• [What is being asked]:
Write out the lines of the records from the one containing "M81,1014L206,1041" to the very last, keeping each exactly as it is.

• [Material provided]:
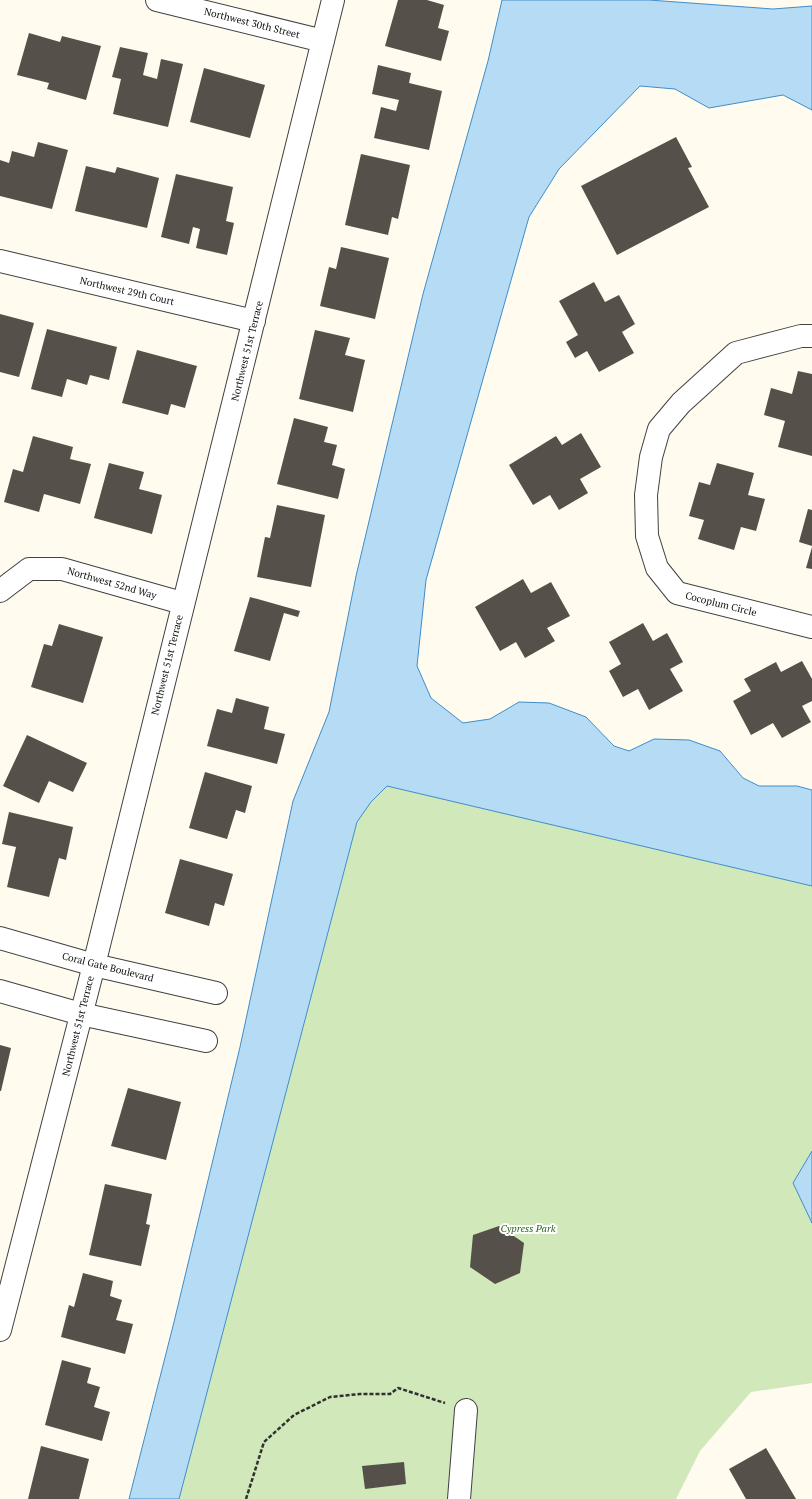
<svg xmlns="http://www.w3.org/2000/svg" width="812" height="1499" font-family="'PT Serif',serif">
  <rect width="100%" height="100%" fill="#fffcef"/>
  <path fill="#d0e8ba" d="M368,781L812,886V1153L793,1183L812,1223V1383L751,1392L700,1451L676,1499H179Z"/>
  <path fill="#b6dbf4" stroke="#3f8dc9" d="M502,0H649L773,9L812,6V110L783,95L709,108L675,89L640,86L559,169L529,217L426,580L417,666L431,698L463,723L490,719L519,702L549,703L586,717L614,746L629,751L654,739L689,740L720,751L743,778L759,786H797L812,790V886L387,786L371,802L357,822L179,1499H129L174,1322L240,1047L293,801L329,712L356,576L423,294L488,61Z
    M812,1151V1223L793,1183Z"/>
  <path fill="#56504b" d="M398,0H427L444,5L438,28L449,31L441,61L385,46Z
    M29,33L60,42L62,36L101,46L86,100L47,89L49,83L17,75Z
    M120,47L148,53L143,75L157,79L161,59L183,64L168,127L113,114L121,79L112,77Z
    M378,65L411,73L409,83L442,91L429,150L374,138L381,107L396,111L399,100L372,94Z
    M204,68L265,85L250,138L190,122Z
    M676,137L692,167L688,168L709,207L617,255L581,186Z
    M38,142L68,150L52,209L0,196V160L9,163L12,151L34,157Z
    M361,154L410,165L398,219L392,217L388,235L345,225Z
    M86,166L115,173L117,167L159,178L147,228L75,211Z
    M176,174L233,187L226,221L234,223L227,255L196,248L200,229L193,227L189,244L161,237Z
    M341,247L389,258L375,319L320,306L329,267L336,269Z
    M594,282L605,302L619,295L635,324L622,332L634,353L599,372L587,351L575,358L566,342L578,335L559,301Z
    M0,314L34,323L19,377L0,372Z
    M47,329L117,347L109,380L90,375L87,385L67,379L62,397L31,389Z
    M315,330L350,338L345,355L365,360L353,412L299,399Z
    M137,350L197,366L185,408L171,404L168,415L122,403Z
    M798,371L812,374V456L778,447L785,421L764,415L771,388L792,394Z
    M294,418L328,427L324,442L337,445L332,465L345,469L338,499L277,484Z
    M581,433L601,467L580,479L588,493L559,510L550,495L533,505L509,465L556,436L562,445Z
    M33,436L73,447L70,459L91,464L80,504L44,494L39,512L4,502L13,469L23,472Z
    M109,463L144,472L139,489L162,495L152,534L94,518Z
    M717,463L754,473L748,495L765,499L756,531L741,527L734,550L698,539L704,520L689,516L699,482L710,485Z
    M277,505L325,515L311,587L257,577L265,537L270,538Z
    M808,509L812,510V546L799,542Z
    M812,547V569L806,568Z
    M523,579L531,593L551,582L570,616L547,628L555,641L525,658L516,642L500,651L475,607Z
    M250,597L300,611L298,617L284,613L270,661L234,651Z
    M643,623L653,641L667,633L683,662L670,669L683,691L649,710L638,689L623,697L609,671L621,664L609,642Z
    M59,624L103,637L83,703L31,687L44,644L52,646Z
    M802,661L812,679V701L802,706L811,722L782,738L773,723L751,735L733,701L751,691L744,679L776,662L781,672Z
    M236,698L269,707L264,729L285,734L277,764L207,746L217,709L232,713Z
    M27,735L87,763L73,792L49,781L39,803L3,786Z
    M205,772L252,786L245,813L236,810L227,839L189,828Z
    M9,812L73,827L66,860L59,858L49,897L7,887L16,847L2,844Z
    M180,859L233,874L224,906L215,903L209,926L165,913Z
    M0,1045L11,1048L1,1091H0Z
    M128,1088L181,1102L166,1160L111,1146Z
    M105,1184L152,1194L146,1224L150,1225L141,1266L89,1255Z
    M499,1226L524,1243L520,1273L495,1284L470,1267L473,1235Z
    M83,1273L113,1281L110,1296L122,1300L116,1320L133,1324L125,1354L61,1337L69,1305L74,1307Z
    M62,1360L91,1368L87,1383L100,1387L94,1407L110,1412L102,1441L45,1425Z
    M41,1446L89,1459L79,1499H28Z
    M766,1448L796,1499H746L729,1469Z
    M404,1462L406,1484L365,1489L362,1466Z"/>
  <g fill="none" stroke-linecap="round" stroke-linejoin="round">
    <g stroke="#414141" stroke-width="24">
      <path id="minor" d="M157,0L323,41
        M0,261L254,321
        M812,336H801L736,353L681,403L659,429L651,457L646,495L647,536L657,568L677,593L812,627
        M0,591L29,569H62L182,603
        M94,965L216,993
        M81,1014L206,1041
        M0,1330L94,965L333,0
        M459,1499L466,1410"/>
    </g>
    <g stroke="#414141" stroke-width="24">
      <path id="tertiary" d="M0,938L94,965
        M0,991L81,1014"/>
    </g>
    <path stroke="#303030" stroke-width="2.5" stroke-dasharray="4 2" stroke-linecap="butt" d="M246,1499L264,1442L294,1415L330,1397L360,1394H390L398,1388L445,1403"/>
    <use href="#minor" stroke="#fff" stroke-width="22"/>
    <use href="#tertiary" stroke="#fff" stroke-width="22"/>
  </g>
  <g text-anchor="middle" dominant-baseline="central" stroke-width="4" stroke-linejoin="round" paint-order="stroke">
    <g font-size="10" fill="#0e0e0e" stroke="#fff">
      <text transform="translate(252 23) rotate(14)">Northwest 30th Street</text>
      <text transform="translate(127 291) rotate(13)">Northwest 29th Court</text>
      <text transform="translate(247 351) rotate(-76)">Northwest 51st Terrace</text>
      <text transform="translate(112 583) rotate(16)">Northwest 52nd Way</text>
      <text transform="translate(721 604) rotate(14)">Cocoplum Circle</text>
      <text transform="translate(167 665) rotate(-76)">Northwest 51st Terrace</text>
      <text transform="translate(108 967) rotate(14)">Coral Gate Boulevard</text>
      <text transform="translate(78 1026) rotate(-76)">Northwest 51st Terrace</text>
    </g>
    <g font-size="10" font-style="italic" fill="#2b6420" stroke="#fff">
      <text x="528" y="1228">Cypress Park</text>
    </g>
  </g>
</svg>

• [Final answer]:
        M81,1014L206,1041
        M0,1330L94,965L333,0
        M459,1499L466,1410"/>
    </g>
    <g stroke="#414141" stroke-width="24">
      <path id="tertiary" d="M0,938L94,965
        M0,991L81,1014"/>
    </g>
    <path stroke="#303030" stroke-width="2.5" stroke-dasharray="4 2" stroke-linecap="butt" d="M246,1499L264,1442L294,1415L330,1397L360,1394H390L398,1388L445,1403"/>
    <use href="#minor" stroke="#fff" stroke-width="22"/>
    <use href="#tertiary" stroke="#fff" stroke-width="22"/>
  </g>
  <g text-anchor="middle" dominant-baseline="central" stroke-width="4" stroke-linejoin="round" paint-order="stroke">
    <g font-size="10" fill="#0e0e0e" stroke="#fff">
      <text transform="translate(252 23) rotate(14)">Northwest 30th Street</text>
      <text transform="translate(127 291) rotate(13)">Northwest 29th Court</text>
      <text transform="translate(247 351) rotate(-76)">Northwest 51st Terrace</text>
      <text transform="translate(112 583) rotate(16)">Northwest 52nd Way</text>
      <text transform="translate(721 604) rotate(14)">Cocoplum Circle</text>
      <text transform="translate(167 665) rotate(-76)">Northwest 51st Terrace</text>
      <text transform="translate(108 967) rotate(14)">Coral Gate Boulevard</text>
      <text transform="translate(78 1026) rotate(-76)">Northwest 51st Terrace</text>
    </g>
    <g font-size="10" font-style="italic" fill="#2b6420" stroke="#fff">
      <text x="528" y="1228">Cypress Park</text>
    </g>
  </g>
</svg>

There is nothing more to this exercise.